It’s been a tough year in Edina, the small town on the west side with a dream. Yes, we made the All Hockey Hair Team, but our varsity boys’ team stumbled in the state tournament. Thankfully, the girls’ team won its second straight, so another banner will fly at Braemar Arena.
But away from the rink, trouble brewed. The Center of the American Experiment carpet-bombed every residence in Edina last fall with a publication that alleged a liberal bias in Edina schools. A related group endorsed three conservative candidates in our nonpartisan school board election, one of whom won. And yet another related group sued the School District, alleging that the young conservatives club had been banned at the high school. Each of these incidents garnered headlines in the Star Tribune.

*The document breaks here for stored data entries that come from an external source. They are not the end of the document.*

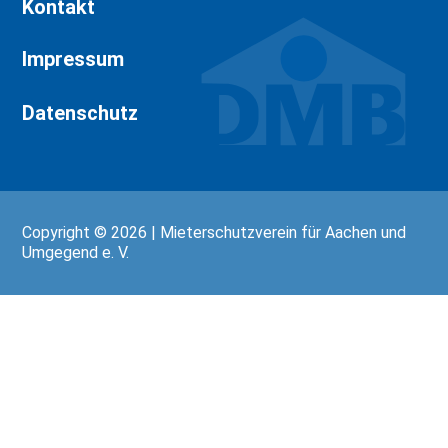
Kontakt
Impressum
Datenschutz
Copyright © 2026 | Mieterschutzverein für Aachen und
Umgegend e. V.
Wir
verwenden
auf
unserer
Website
technisch
notwendige
Cookies,
um
unsere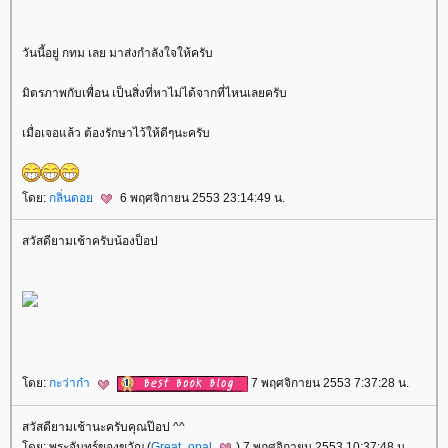
วันนี้อยู่ กทม เลย มาส่งกำลังใจให้ครับ
มิตรภาพกับเพื่อน เป็นสิ่งที่หาไม่ได้จากที่ไหนเลยครับ
เมื่อเจอแล้ว ต้องรักษาไว้ให้ดีๆนะครับ
ดย:
กลิ่นดอ
6 พฤศจิกายน 2553 23:14:49 น.
สวัสดียามเช้าครับน้องป็อป
ดย:
กะว่าก๋า
7 พฤศจิกายน 2553 7:37:28 น.
สวัสดียามเช้านะครับคุณป๊อป ^^
ดย: พระจันทร์ของขวัญ (
Great_opal
) 7 พฤศจิกายน 2553 10:37:48 น.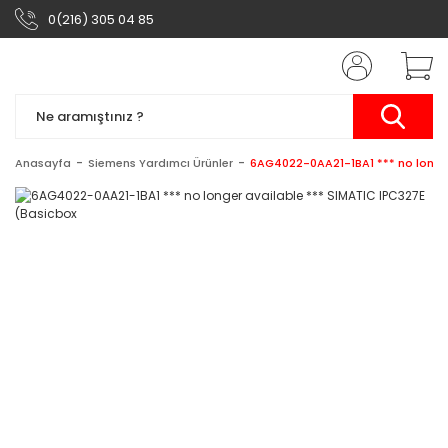
0(216) 305 04 85
Anasayfa
Siemens Yardımcı Ürünler
6AG4022-0AA21-1BA1 *** no longer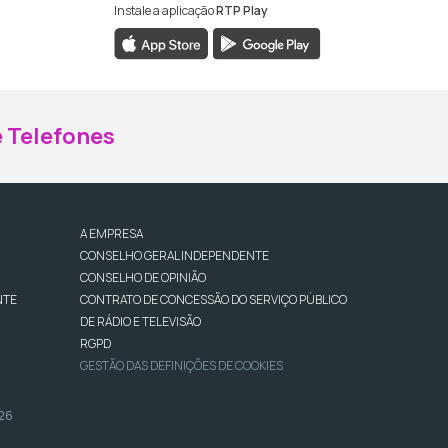
Instale a aplicação
RTP Play
ebook da RTP Madeira
nstagram da RTP Madeira
 Telefones
A EMPRESA
CONSELHO GERAL INDEPENDENTE
CONSELHO DE OPINIÃO
NTE
CONTRATO DE CONCESSÃO DO SERVIÇO PÚBLICO
DE RÁDIO E TELEVISÃO
RGPD
GESTÃO DAS DEFINIÇÕES DE COOKIES
026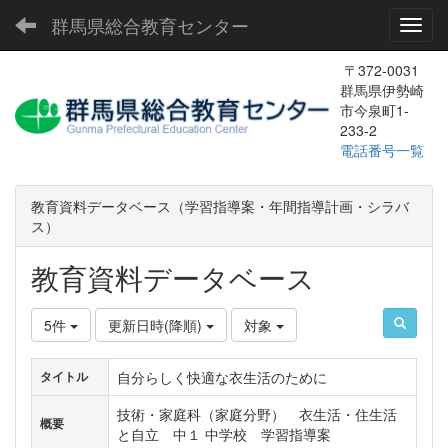
群馬県総合教育センター
Toggl
〒372-0031
群馬県伊勢崎
市今泉町1-
233-2
電話番号一覧
教育資料データベース（学習指導案・年間指導計画・シラバ
ス）
教育資料データベース
5件
更新日時(降順)
対象
自分らしく快適な衣生活のために
タイトル
技術・家庭科（家庭分野） 衣生活・住生活
概要
と自立 中１ 中学校 学習指導案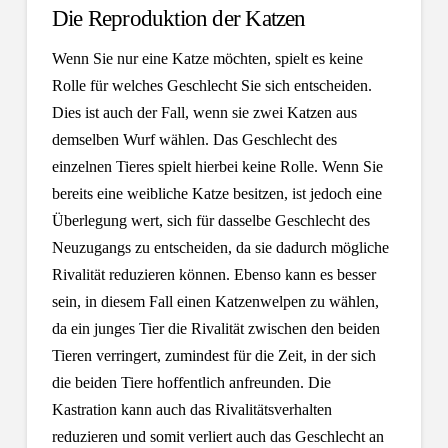
Die Reproduktion der Katzen
Wenn Sie nur eine Katze möchten, spielt es keine
Rolle für welches Geschlecht Sie sich entscheiden.
Dies ist auch der Fall, wenn sie zwei Katzen aus
demselben Wurf wählen. Das Geschlecht des
einzelnen Tieres spielt hierbei keine Rolle. Wenn Sie
bereits eine weibliche Katze besitzen, ist jedoch eine
Überlegung wert, sich für dasselbe Geschlecht des
Neuzugangs zu entscheiden, da sie dadurch mögliche
Rivalität reduzieren können. Ebenso kann es besser
sein, in diesem Fall einen Katzenwelpen zu wählen,
da ein junges Tier die Rivalität zwischen den beiden
Tieren verringert, zumindest für die Zeit, in der sich
die beiden Tiere hoffentlich anfreunden. Die
Kastration kann auch das Rivalitätsverhalten
reduzieren und somit verliert auch das Geschlecht an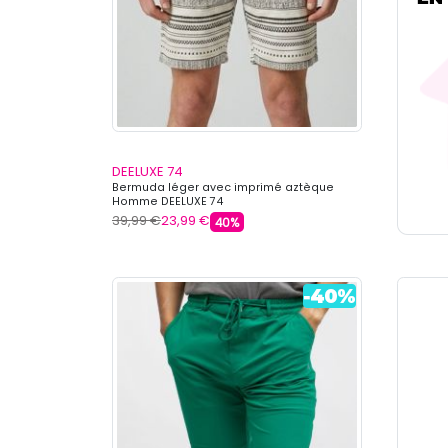
DEELUXE 74
Bermuda léger avec imprimé aztèque
Homme DEELUXE 74
39,99 €
23,99 €
40%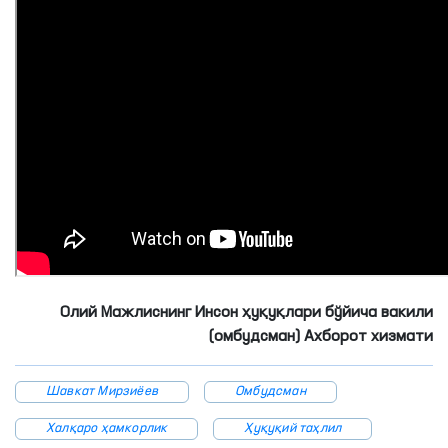
Олий Мажлиснинг Инсон ҳуқуқлари бўйича вакили
(омбудсман) Ахборот хизмати
Шавкат Мирзиёев
Омбудсман
Халқаро ҳамкорлик
Ҳуқуқий таҳлил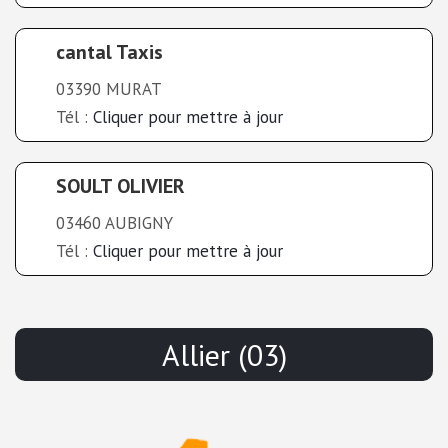
cantal Taxis
03390 MURAT
Tél :
Cliquer pour mettre à jour
SOULT OLIVIER
03460 AUBIGNY
Tél :
Cliquer pour mettre à jour
Allier (03)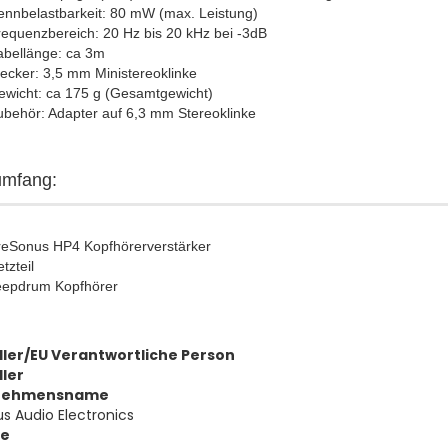
ennbelastbarkeit: 80 mW (max. Leistung)
equenzbereich: 20 Hz bis 20 kHz bei -3dB
abellänge: ca 3m
ecker: 3,5 mm Ministereoklinke
ewicht: ca 175 g (Gesamtgewicht)
behör: Adapter auf 6,3 mm Stereoklinke
umfang:
reSonus HP4 Kopfhörerverstärker
tzteil
eepdrum Kopfhörer
ller/EU Verantwortliche Person
ller
nehmensname
s Audio Electronics
se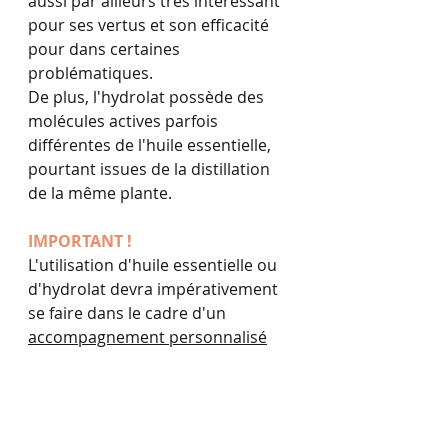
aussi par ailleurs très intéressant 
pour ses vertus et son efficacité 
pour dans certaines 
problématiques.
De plus, l'hydrolat possède des 
molécules actives parfois 
différentes de l'huile essentielle, 
pourtant issues de la distillation 
de la même plante.
IMPORTANT !
L'utilisation d'huile essentielle ou 
d'hydrolat devra impérativement 
se faire dans le cadre d'un 
accompagnement personnalisé
par un professionnel de santé. 
En effet leurs molécules peuvent-
être salvatrices comme à l'inverse 
peuvent provoquer des désordres 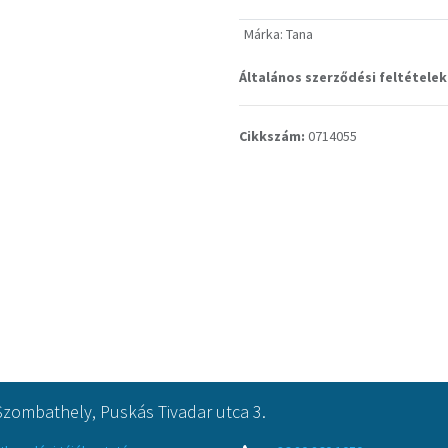
Márka
:
Tana
Általános szerződési feltételek
Cikkszám:
0714055
Szombathely, Puskás Tivadar utca 3.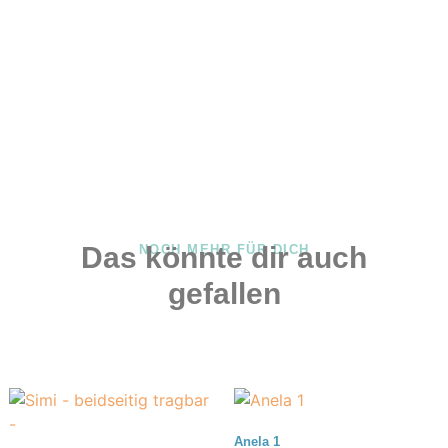
Das könnte dir auch
NOCH MEHR FÜR DICH
gefallen
Anela 1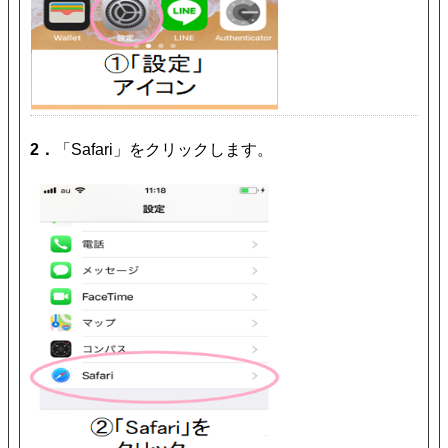
2．
「Safari」をクリックします。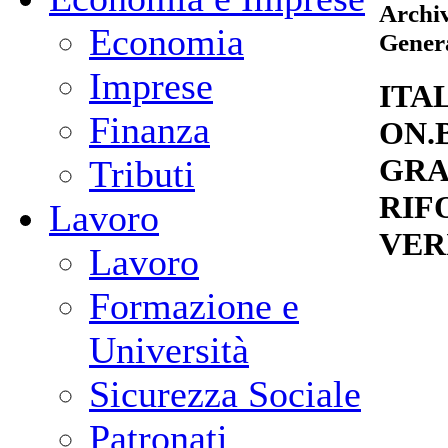
Archiv
Economia
Gener
Imprese
ITAL
Finanza
ON.
GRA
Tributi
RIF
Lavoro
VER
Lavoro
Formazione e
Università
Sicurezza Sociale
Patronati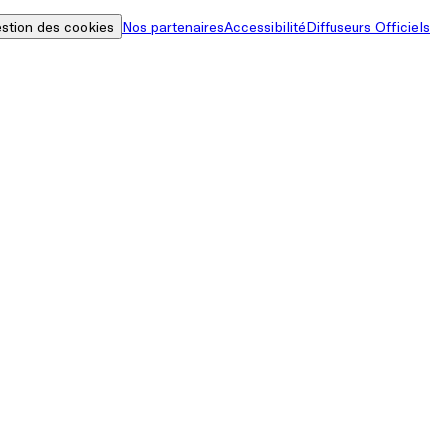
stion des cookies
Nos partenaires
Accessibilité
Diffuseurs Officiels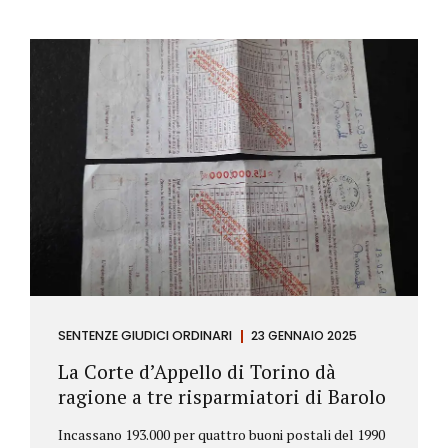
SENTENZE GIUDICI ORDINARI
23 GENNAIO 2025
La Corte d’Appello di Torino dà
ragione a tre risparmiatori di Barolo
Incassano 193.000 per quattro buoni postali del 1990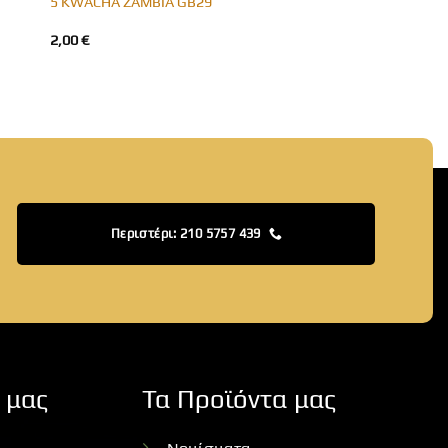
5 KWACHA ZAMBIA GB29
2,00
€
Περιστέρι: 210 5757 439
 μας
Τα Προϊόντα μας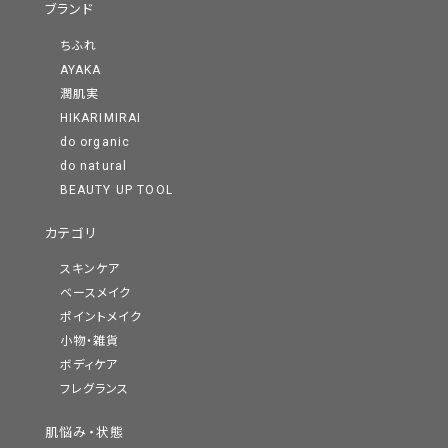
ブランド
ちふれ
AYAKA
潤肌実
HIKARIMIRAI
do organic
do natural
BEAUTY UP TOOL
カテゴリ
スキンケア
ベースメイク
ポイントメイク
小物・雑貨
ボディケア
フレグランス
肌悩み・状態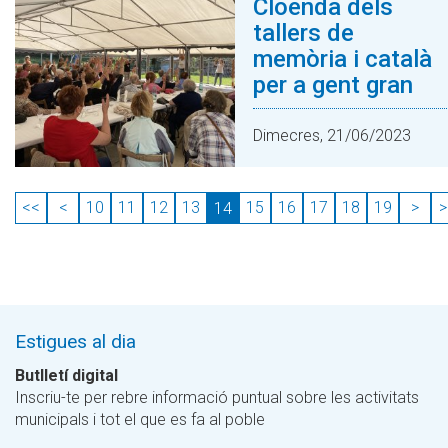
Cloenda dels
tallers de
memòria i català
per a gent gran
Dimecres, 21/06/2023
<<
<
10
11
12
13
15
16
17
18
19
>
>
14
Estigues al dia
Butlletí digital
Inscriu-te per rebre informació puntual sobre les activitats
municipals i tot el que es fa al poble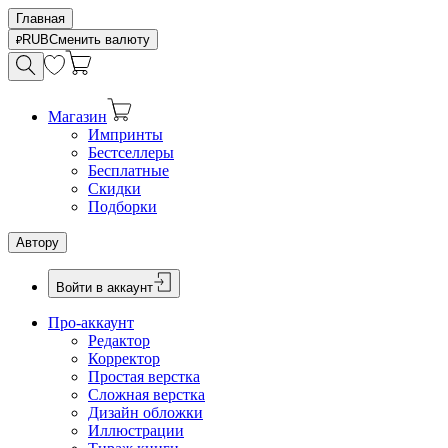
Главная
RUB
Сменить валюту
Магазин
Импринты
Бестселлеры
Бесплатные
Скидки
Подборки
Автору
Войти в аккаунт
Про-аккаунт
Редактор
Корректор
Простая верстка
Сложная верстка
Дизайн обложки
Иллюстрации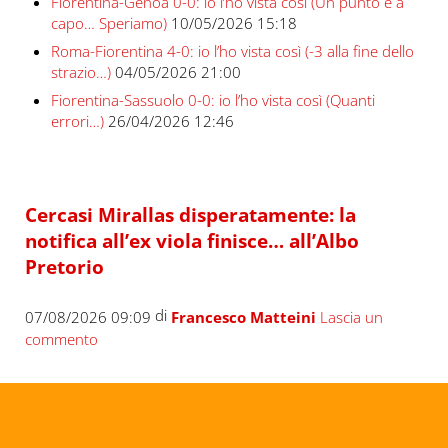
Fiorentina-Genoa 0-0: io l’ho vista così (Un punto e a
capo… Speriamo)
10/05/2026 15:18
Roma-Fiorentina 4-0: io l’ho vista così (-3 alla fine dello
strazio…)
04/05/2026 21:00
Fiorentina-Sassuolo 0-0: io l’ho vista così (Quanti
errori…)
26/04/2026 12:46
Cercasi Mirallas disperatamente: la
notifica all’ex viola finisce… all’Albo
Pretorio
di
07/08/2026 09:09
Francesco Matteini
Lascia un
commento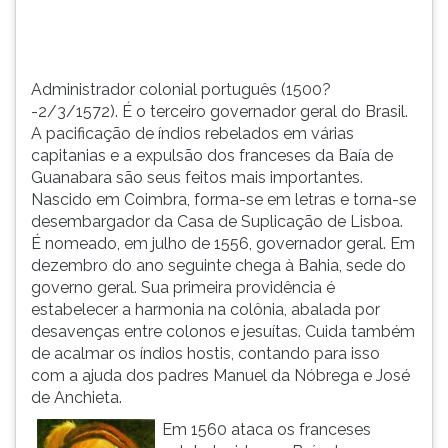
TAB
e
depois
F.
Administrador colonial português (1500?
Para
-2/3/1572). É o terceiro governador geral do Brasil.
pausar
A pacificação de índios rebelados em várias
a
capitanias e a expulsão dos franceses da Baía de
leitura
Guanabara são seus feitos mais importantes.
pressione
Nascido em Coimbra, forma-se em letras e torna-se
D
desembargador da Casa de Suplicação de Lisboa.
(primeira
É nomeado, em julho de 1556, governador geral. Em
tecla
dezembro do ano seguinte chega à Bahia, sede do
à
governo geral. Sua primeira providência é
esquerda
estabelecer a harmonia na colônia, abalada por
do
desavenças entre colonos e jesuítas. Cuida também
F),
de acalmar os índios hostis, contando para isso
para
com a ajuda dos padres Manuel da Nóbrega e José
continuar
de Anchieta.
pressione
Em 1560 ataca os franceses
G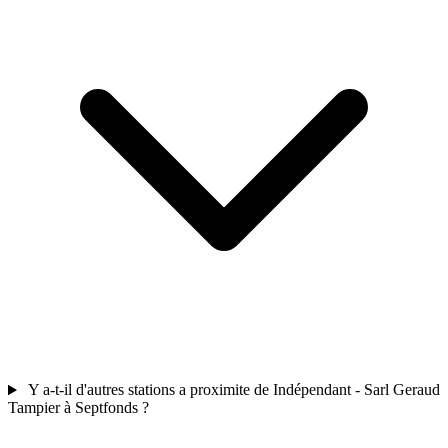
Y a-t-il d'autres stations a proximite de Indépendant - Sarl Geraud
Tampier à Septfonds ?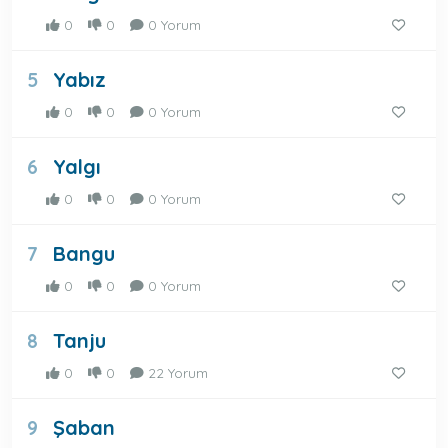
0
0
0 Yorum
Yabız
5
0
0
0 Yorum
Yalgı
6
0
0
0 Yorum
Bangu
7
0
0
0 Yorum
Tanju
8
0
0
22 Yorum
Şaban
9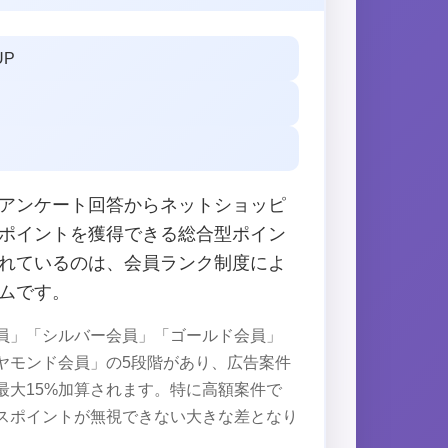
UP
アンケート回答からネットショッピ
ポイントを獲得できる総合型ポイン
れているのは、会員ランク制度によ
ムです。
員」「シルバー会員」「ゴールド会員」
ヤモンド会員」の5段階があり、広告案件
最大15%加算されます。特に高額案件で
スポイントが無視できない大きな差となり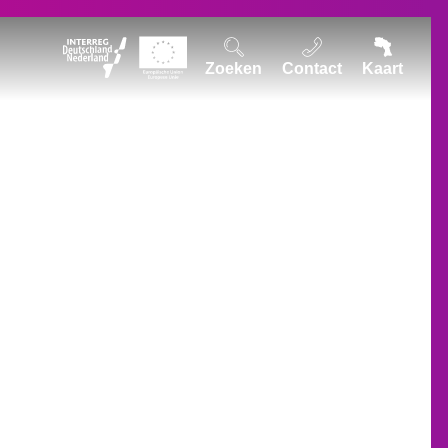
Zoeken
Contact
Kaart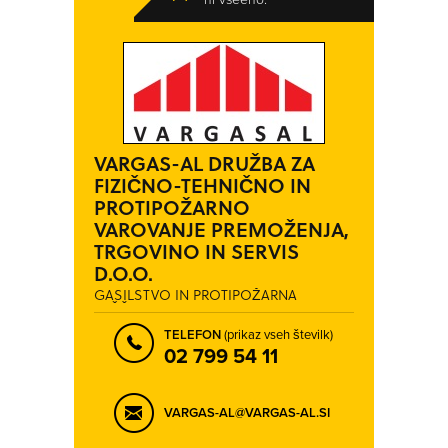
ČRNI VRH
ČRNOMELJ
DEKANI
DIVAČA
DOBROVA
DOBROVNIK - DOBRONAK
DOLE
DOLENJA VAS
NAPREJ
NAZAJ
DOLNJI SLAVEČI
DOLSKO
VARGAS-AL DRUŽBA ZA
DOMŽALE
DORNAVA
FIZIČNO-TEHNIČNO IN
DRAVOGRAD
DVORSKA VAS
PROTIPOŽARNO
VAROVANJE PREMOŽENJA,
GORIŠNICA
GORNJA RADGONA
TRGOVINO IN SERVIS
GORNJI PETROVCI
GRAD
D.O.O.
GRADIŠČE
GROSUPLJE
GASILSTVO IN PROTIPOŽARNA
ZAŠČITA
HODOŠ - HODOS
HORJUL
TELEFON
(prikaz vseh številk)
02 799 54 11
HOTINJA VAS
HRASTNIK
HRIB-LOŠKI POTOK
IG
VARGAS-AL@VARGAS-AL.SI
ILIRSKA BISTRICA
IZLAKE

Behind the headlines, however, lies the real truth: Edina is doing just fine, thank you very much. According to the Minnesota Department of Education, 2017 graduates of Edina High School had the highest average ACT scores of any public high school in the state at 26.3, besting our rivals Minnetonka (25.7), Wayzata (25.4) and Orono (25.1). Somehow, these data didn’t make it into any of Katherine Kersten’s columns.
The school board seems to have weathered the partisan storm, at least for this cycle. Back in November, my mom’s hairdresser told her that she was voting for some of the conservatives and some of the liberals. My mother, who served a dozen years on the Edina school board in the 1980s and ’90s, made it clear that the nonendorsed candidates were not “liberal” but nonpartisan, as they should be.
And a couple of intrepid student journalists (who happen to be my offspring) wrote an article in the high school’s Zephyrus newspaper about the lawyer who brought the suit against the School District, Erick Kaardal. It turns out, according to his 2013 book, “The Rebirth Constitution,” that he intends his neopopulist revolution to sow discord in society, dispose of the existing U.S. Constitution and provoke “spiritual violence” so that “orthodox Christianity will emerge as the dominant cultural force” in our country. Oh, he also calls for the end of public education.
So these are the forces that have attacked my hometown in the last year. I don’t know why the Center of the American Experiment targeted Edina. I’m just guessing here, but maybe some of the center’s major donors are my neighbors.
I thought of all of this last week, when I attended a reception for high school seniors who had been accepted to Dartmouth College, my alma mater. There were five, including my son, from Edina in the room, and no more than two from any other school — public or private. Edina schools are doing just fine, I thought.
And then I thought about this: My son turned 18 last week, meaning he’ll vote in the midterms this year. Politically, he’s a centrist. But based on the behavior he’s seen from conservatives in Edina (and at the national level), I’d be surprised if he votes for a single Republican in November. And I bet he’s not alone in that.
Tony Jones is a writer and editor and a third-generation Edinan.